In una situazione esplosiva per una miriade di ragioni, il fermo amministrativo imposto nel porto di Lampedusa alla nave “Louise Michel”, finanziata dal più misterioso degli artisti, Bansky, rischia i avere l’effetto di un detonatore.
Perché l’accusa mossa dalla Guardia costiera è di quelle serie: aver intralciato i soccorsi in un momento in cui le carrette del mare cariche di disperati si sono moltiplicate. Non aver puntato sul porto assegnato, Trapani, per intervenire in soccorso di altri natanti su cui però stavano convergendo unità militari italiane. Un mancato rispetto delle direttive dell’autorità cui spetta il coordinamento, rendendo così paradossalmente meno efficaci e tempestivi i soccorsi.
Naturalmente dalla nave fermata a Lampedusa si lamenta l’impossibilità di ripartire. Ma il tema è serio, perché indica, nella migliore delle ipotesi, un’assenza di fiducia nelle autorità. Nella peggiore il disegno, più o meno consapevole, di forzare al mano al Governo italiano. Il che fa dire ad alcuni osservatori che il recente decreto legge teso a mettere ordine nell’attività di ricerca e salvataggio in mare proprio peregrino non fosse.
Un mese esatto dopo la tragedia di Cutro il fatto nuovo sul fronte dell’emergenza migranti è l’impennata delle partenze dalla Tunisia. Palazzo Chigi, che su questo terreno si gioca una grossa fetta di credibilità, ha lanciato l’allarme per primo. In Europa l’accoglienza era stata fredda, ma le cose stanno rapidamente cambiando. Oggi sarà a Tunisi il commissario europeo per l’Economia, Gentiloni, e si parla per i primi di aprile di una missione che veda assieme la commissaria europea agli affari interni, Johansson, ed i ministri dell’Interno italiano e francese, Piantedosi e Darmarin.

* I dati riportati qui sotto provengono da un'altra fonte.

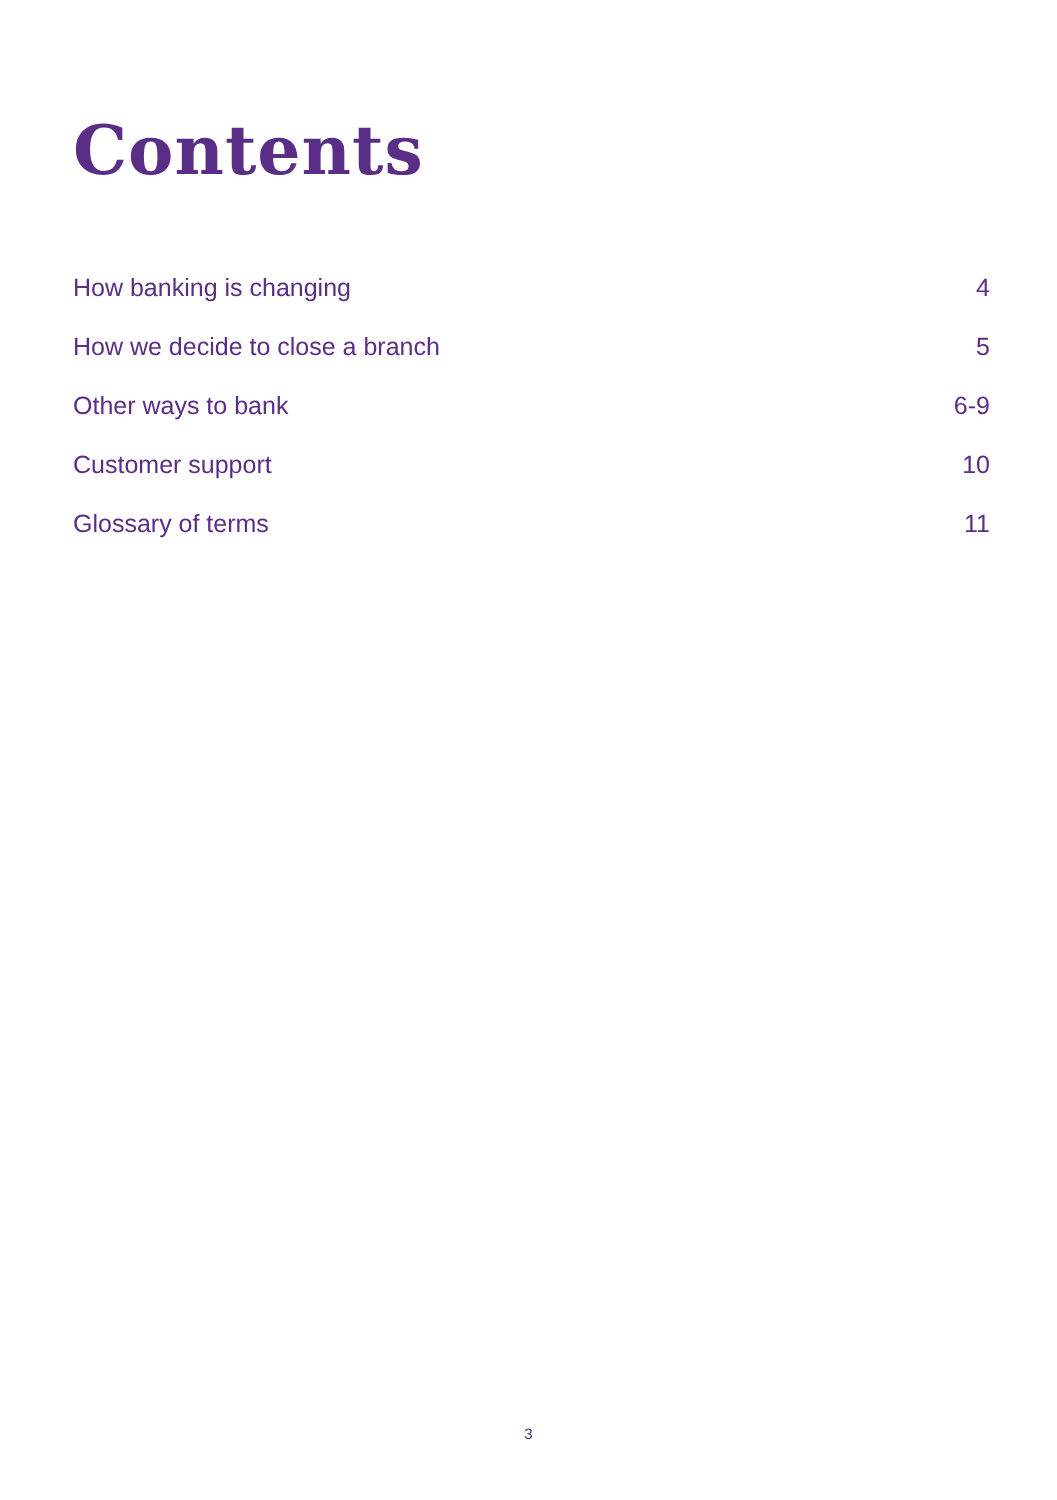Contents
How banking is changing 4
How we decide to close a branch 5
Other ways to bank 6-9
Customer support 10
Glossary of terms 11
3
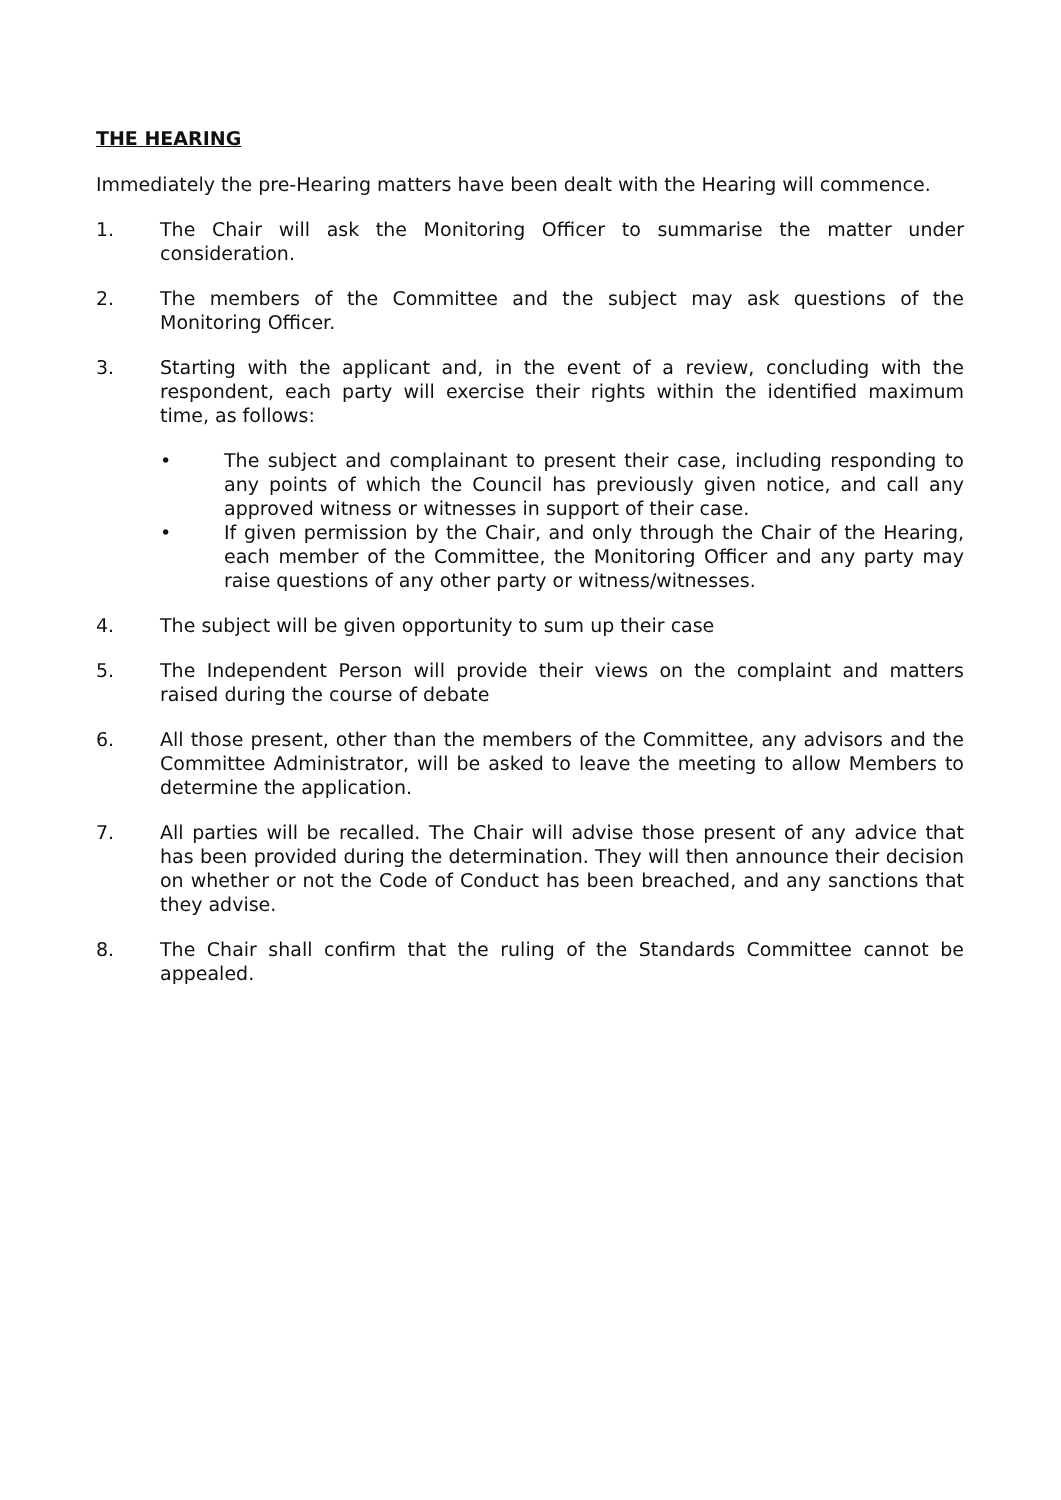THE HEARING
Immediately the pre-Hearing matters have been dealt with the Hearing will commence.
1. The Chair will ask the Monitoring Officer to summarise the matter under consideration.
2. The members of the Committee and the subject may ask questions of the Monitoring Officer.
3. Starting with the applicant and, in the event of a review, concluding with the respondent, each party will exercise their rights within the identified maximum time, as follows:
• The subject and complainant to present their case, including responding to any points of which the Council has previously given notice, and call any approved witness or witnesses in support of their case.
• If given permission by the Chair, and only through the Chair of the Hearing, each member of the Committee, the Monitoring Officer and any party may raise questions of any other party or witness/witnesses.
4. The subject will be given opportunity to sum up their case
5. The Independent Person will provide their views on the complaint and matters raised during the course of debate
6. All those present, other than the members of the Committee, any advisors and the Committee Administrator, will be asked to leave the meeting to allow Members to determine the application.
7. All parties will be recalled. The Chair will advise those present of any advice that has been provided during the determination. They will then announce their decision on whether or not the Code of Conduct has been breached, and any sanctions that they advise.
8. The Chair shall confirm that the ruling of the Standards Committee cannot be appealed.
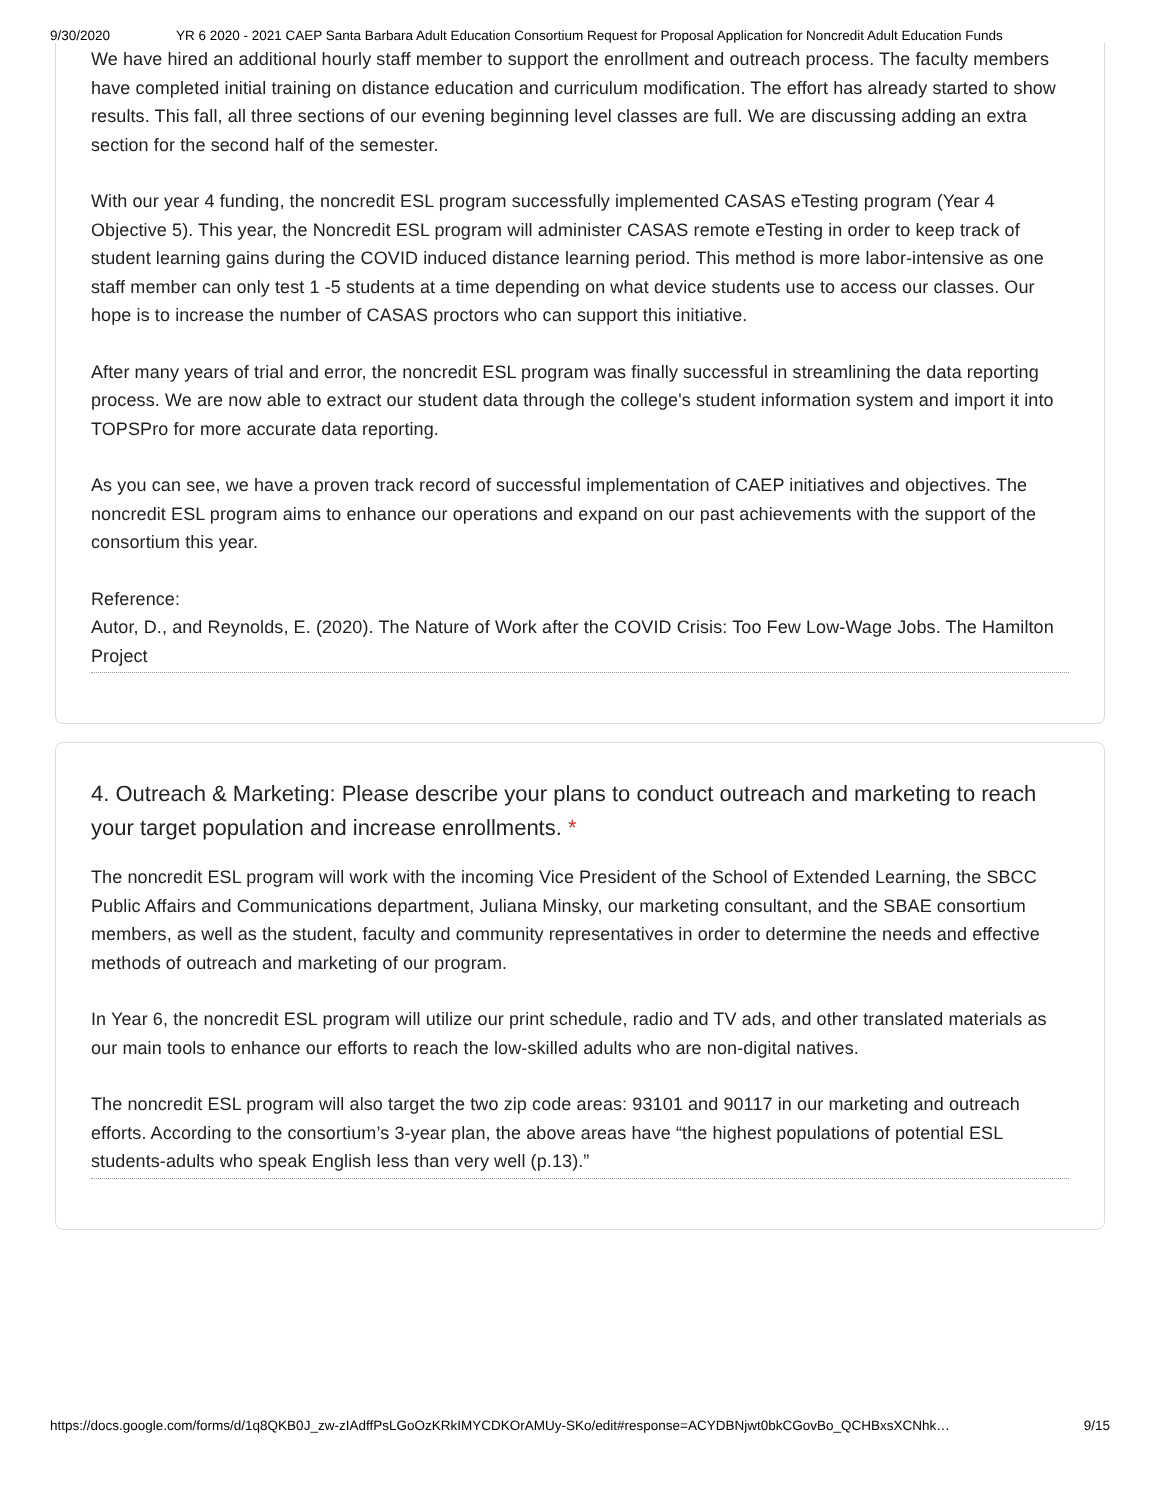9/30/2020 YR 6 2020 - 2021 CAEP Santa Barbara Adult Education Consortium Request for Proposal Application for Noncredit Adult Education Funds
We have hired an additional hourly staff member to support the enrollment and outreach process. The faculty members have completed initial training on distance education and curriculum modification. The effort has already started to show results. This fall, all three sections of our evening beginning level classes are full. We are discussing adding an extra section for the second half of the semester.
With our year 4 funding, the noncredit ESL program successfully implemented CASAS eTesting program (Year 4 Objective 5). This year, the Noncredit ESL program will administer CASAS remote eTesting in order to keep track of student learning gains during the COVID induced distance learning period. This method is more labor-intensive as one staff member can only test 1 -5 students at a time depending on what device students use to access our classes. Our hope is to increase the number of CASAS proctors who can support this initiative.
After many years of trial and error, the noncredit ESL program was finally successful in streamlining the data reporting process. We are now able to extract our student data through the college's student information system and import it into TOPSPro for more accurate data reporting.
As you can see, we have a proven track record of successful implementation of CAEP initiatives and objectives. The noncredit ESL program aims to enhance our operations and expand on our past achievements with the support of the consortium this year.
Reference:
Autor, D., and Reynolds, E. (2020). The Nature of Work after the COVID Crisis: Too Few Low-Wage Jobs. The Hamilton Project
4. Outreach & Marketing: Please describe your plans to conduct outreach and marketing to reach your target population and increase enrollments. *
The noncredit ESL program will work with the incoming Vice President of the School of Extended Learning, the SBCC Public Affairs and Communications department, Juliana Minsky, our marketing consultant, and the SBAE consortium members, as well as the student, faculty and community representatives in order to determine the needs and effective methods of outreach and marketing of our program.
In Year 6, the noncredit ESL program will utilize our print schedule, radio and TV ads, and other translated materials as our main tools to enhance our efforts to reach the low-skilled adults who are non-digital natives.
The noncredit ESL program will also target the two zip code areas: 93101 and 90117 in our marketing and outreach efforts. According to the consortium’s 3-year plan, the above areas have “the highest populations of potential ESL students-adults who speak English less than very well (p.13).”
https://docs.google.com/forms/d/1q8QKB0J_zw-zIAdffPsLGoOzKRkIMYCDKOrAMUy-SKo/edit#response=ACYDBNjwt0bkCGovBo_QCHBxsXCNhk… 9/15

Di certo una visita a tre costituirebbe un forte segnale politico, frutto del disgelo provocato dal lungo colloquio notturno della scorsa settimana fra Giorgia Meloni ed Emmanuel Macron, unico risultato concreto del Consiglio europeo. Rischia però di arrivare fuori tempo massimo rispetto al precipitare della situazione tunisina. Per la premier italiana un default del Paese nostro dirimpettaio potrebbe attivare la partenza di una marea umana, fra tunisini e migranti di altri Paesi africani. La cifra potenziale stimata dai nostri servizi di sicurezza si colloca intorno alle 900mila possibili partenze con destinazione Italia. Il ministro degli Esteri Tajani chiede per l’ennesima volta che il nostro Paese non sia lasciato solo. Chiede, allo stesso tempo, che la Tunisia non sia abbandonata, vedendovi il rischio di una nuova avanzata dell’islam radicale.
Il guaio è che aiutare la Tunisia non è facile: c’è da fare i conti con la svolta autoritaria impressa dal presidente Saied, restio a chiede i quasi due miliardi di prestito offerti dall’Fmi per evitare un piano lacrime e sangue stile troika in Grecia, e le conseguenti proteste di una popolazione già esasperata. E senza adesione al prestito Fmi è difficile che la Ue si muova da sola.
Sollecitare una missione europea nelle acque del Mediterraneo, come fanno molti esponenti dell’opposizione, da Fratoianni a Magi, rischia di essere l’approccio più sterile. Non contribuisce a risolvere il problema. Bisogna fare di più, e non solo verso la Tunisia. In questo l’approccio della Meloni non è poi troppo distante da Mattarella. Da anni ormai il Capo dello Stato si sgola invocando un’Europa che si faccia carico del problema. Europa ed Africa continenti complementari, ha ripetuto ancora dieci giorni fa da Nairobi, dopo il duro richiamo formulato a poche ore dalla tragedia di Cutro. Ecco che l’idea della Meloni di un “Piano Mattei” per il continente africano appare sulla stessa lunghezza d’onda. Purtroppo sull’Africa l’Unione balbetta, da troppo tempo. Per i Paesi nordici, Germania in testa, non è una priorità. La priorità rimane la rotta balcanica, e quindi il rapporto con la Turchia.
Se Parigi e Roma si riavvicinano e cominciano a coordinare la propria azione, forse a Bruxelles qualcosa può cambiare in termini di attenzione verso il Mediterraneo, contando anche sulla convergenza di Spagna e Grecia. Se l’azione del Quirinale e di Palazzo Chigi sarà coordinata forse si potrà registrare qualche passo avanti. In caso contrario il rischio è consegnare un altro pezzo di Africa alla Cina. Quella Tunisia che dalle coste della Sicilia dista appena 140 chilometri.